> _Problem_
Copy out everything below from the line containing "phylum: Ascomycota" down to the end of the entries, both of those lines included, keeping every line unchanged.

start

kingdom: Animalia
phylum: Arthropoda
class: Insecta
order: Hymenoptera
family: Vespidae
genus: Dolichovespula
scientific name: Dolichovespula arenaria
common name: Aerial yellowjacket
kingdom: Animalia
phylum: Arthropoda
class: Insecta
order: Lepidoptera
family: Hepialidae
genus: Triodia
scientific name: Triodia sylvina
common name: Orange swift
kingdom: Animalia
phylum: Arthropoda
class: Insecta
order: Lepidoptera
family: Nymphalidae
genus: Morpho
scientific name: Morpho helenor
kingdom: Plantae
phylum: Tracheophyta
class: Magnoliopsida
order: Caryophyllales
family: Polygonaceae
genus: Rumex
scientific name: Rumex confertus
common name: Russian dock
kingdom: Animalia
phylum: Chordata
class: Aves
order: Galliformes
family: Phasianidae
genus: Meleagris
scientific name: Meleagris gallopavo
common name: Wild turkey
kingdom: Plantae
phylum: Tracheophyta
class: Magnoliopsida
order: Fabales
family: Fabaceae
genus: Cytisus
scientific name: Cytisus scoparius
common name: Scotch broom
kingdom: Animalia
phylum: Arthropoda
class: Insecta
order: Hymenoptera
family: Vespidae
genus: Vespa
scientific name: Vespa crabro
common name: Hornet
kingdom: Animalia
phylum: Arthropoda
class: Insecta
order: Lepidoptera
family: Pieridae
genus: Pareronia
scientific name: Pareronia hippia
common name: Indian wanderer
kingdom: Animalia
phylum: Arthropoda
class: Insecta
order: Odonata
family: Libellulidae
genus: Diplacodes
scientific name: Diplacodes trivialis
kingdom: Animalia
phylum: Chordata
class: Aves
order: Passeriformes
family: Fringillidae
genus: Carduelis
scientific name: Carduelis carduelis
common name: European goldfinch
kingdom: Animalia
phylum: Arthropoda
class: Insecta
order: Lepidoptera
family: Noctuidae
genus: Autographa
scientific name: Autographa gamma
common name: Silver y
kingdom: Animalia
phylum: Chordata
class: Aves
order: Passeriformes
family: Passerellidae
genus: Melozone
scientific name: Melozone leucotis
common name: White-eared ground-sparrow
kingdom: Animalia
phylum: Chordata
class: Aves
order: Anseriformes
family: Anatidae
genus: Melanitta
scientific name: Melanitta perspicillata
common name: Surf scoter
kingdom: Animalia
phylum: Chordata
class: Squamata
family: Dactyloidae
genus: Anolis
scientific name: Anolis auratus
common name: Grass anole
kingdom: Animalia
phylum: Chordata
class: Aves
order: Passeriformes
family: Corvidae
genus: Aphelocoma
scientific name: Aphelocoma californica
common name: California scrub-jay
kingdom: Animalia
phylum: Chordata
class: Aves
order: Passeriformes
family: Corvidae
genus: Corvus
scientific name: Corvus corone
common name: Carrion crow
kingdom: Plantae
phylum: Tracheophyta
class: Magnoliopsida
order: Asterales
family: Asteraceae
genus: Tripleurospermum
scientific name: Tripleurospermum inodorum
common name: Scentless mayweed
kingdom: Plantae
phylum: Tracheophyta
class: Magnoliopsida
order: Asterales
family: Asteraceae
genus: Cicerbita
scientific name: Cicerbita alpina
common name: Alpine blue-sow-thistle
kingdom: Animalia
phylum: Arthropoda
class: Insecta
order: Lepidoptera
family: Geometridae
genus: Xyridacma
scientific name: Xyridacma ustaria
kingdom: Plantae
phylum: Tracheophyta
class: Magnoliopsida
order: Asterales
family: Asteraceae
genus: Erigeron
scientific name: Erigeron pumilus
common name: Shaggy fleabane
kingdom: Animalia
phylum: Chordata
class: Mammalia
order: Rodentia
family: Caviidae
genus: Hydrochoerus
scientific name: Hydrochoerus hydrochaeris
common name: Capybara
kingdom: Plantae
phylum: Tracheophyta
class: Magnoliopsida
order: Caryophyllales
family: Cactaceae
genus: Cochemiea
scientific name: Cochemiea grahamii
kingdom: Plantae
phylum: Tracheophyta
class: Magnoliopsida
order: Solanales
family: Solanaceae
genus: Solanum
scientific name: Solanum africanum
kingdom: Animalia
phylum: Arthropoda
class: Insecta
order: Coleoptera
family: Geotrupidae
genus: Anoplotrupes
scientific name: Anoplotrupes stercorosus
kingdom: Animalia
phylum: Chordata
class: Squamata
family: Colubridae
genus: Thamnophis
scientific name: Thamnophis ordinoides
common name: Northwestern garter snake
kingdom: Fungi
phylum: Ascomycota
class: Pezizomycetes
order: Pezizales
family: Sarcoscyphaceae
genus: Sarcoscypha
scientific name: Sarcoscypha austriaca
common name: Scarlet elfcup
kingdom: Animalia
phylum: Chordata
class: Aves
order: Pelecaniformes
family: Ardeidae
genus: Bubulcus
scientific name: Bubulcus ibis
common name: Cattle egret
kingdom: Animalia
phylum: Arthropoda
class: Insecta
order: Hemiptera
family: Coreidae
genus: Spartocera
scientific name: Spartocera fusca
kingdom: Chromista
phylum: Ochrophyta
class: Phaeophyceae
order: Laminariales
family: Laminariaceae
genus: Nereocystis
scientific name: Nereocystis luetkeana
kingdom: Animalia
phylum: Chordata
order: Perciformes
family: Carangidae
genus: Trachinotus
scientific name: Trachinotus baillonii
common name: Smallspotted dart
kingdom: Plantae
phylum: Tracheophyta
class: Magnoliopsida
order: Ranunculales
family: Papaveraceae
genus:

end

> _Response for this exercise_
phylum: Ascomycota
class: Pezizomycetes
order: Pezizales
family: Sarcoscyphaceae
genus: Sarcoscypha
scientific name: Sarcoscypha austriaca
common name: Scarlet elfcup
kingdom: Animalia
phylum: Chordata
class: Aves
order: Pelecaniformes
family: Ardeidae
genus: Bubulcus
scientific name: Bubulcus ibis
common name: Cattle egret
kingdom: Animalia
phylum: Arthropoda
class: Insecta
order: Hemiptera
family: Coreidae
genus: Spartocera
scientific name: Spartocera fusca
kingdom: Chromista
phylum: Ochrophyta
class: Phaeophyceae
order: Laminariales
family: Laminariaceae
genus: Nereocystis
scientific name: Nereocystis luetkeana
kingdom: Animalia
phylum: Chordata
order: Perciformes
family: Carangidae
genus: Trachinotus
scientific name: Trachinotus baillonii
common name: Smallspotted dart
kingdom: Plantae
phylum: Tracheophyta
class: Magnoliopsida
order: Ranunculales
family: Papaveraceae
genus:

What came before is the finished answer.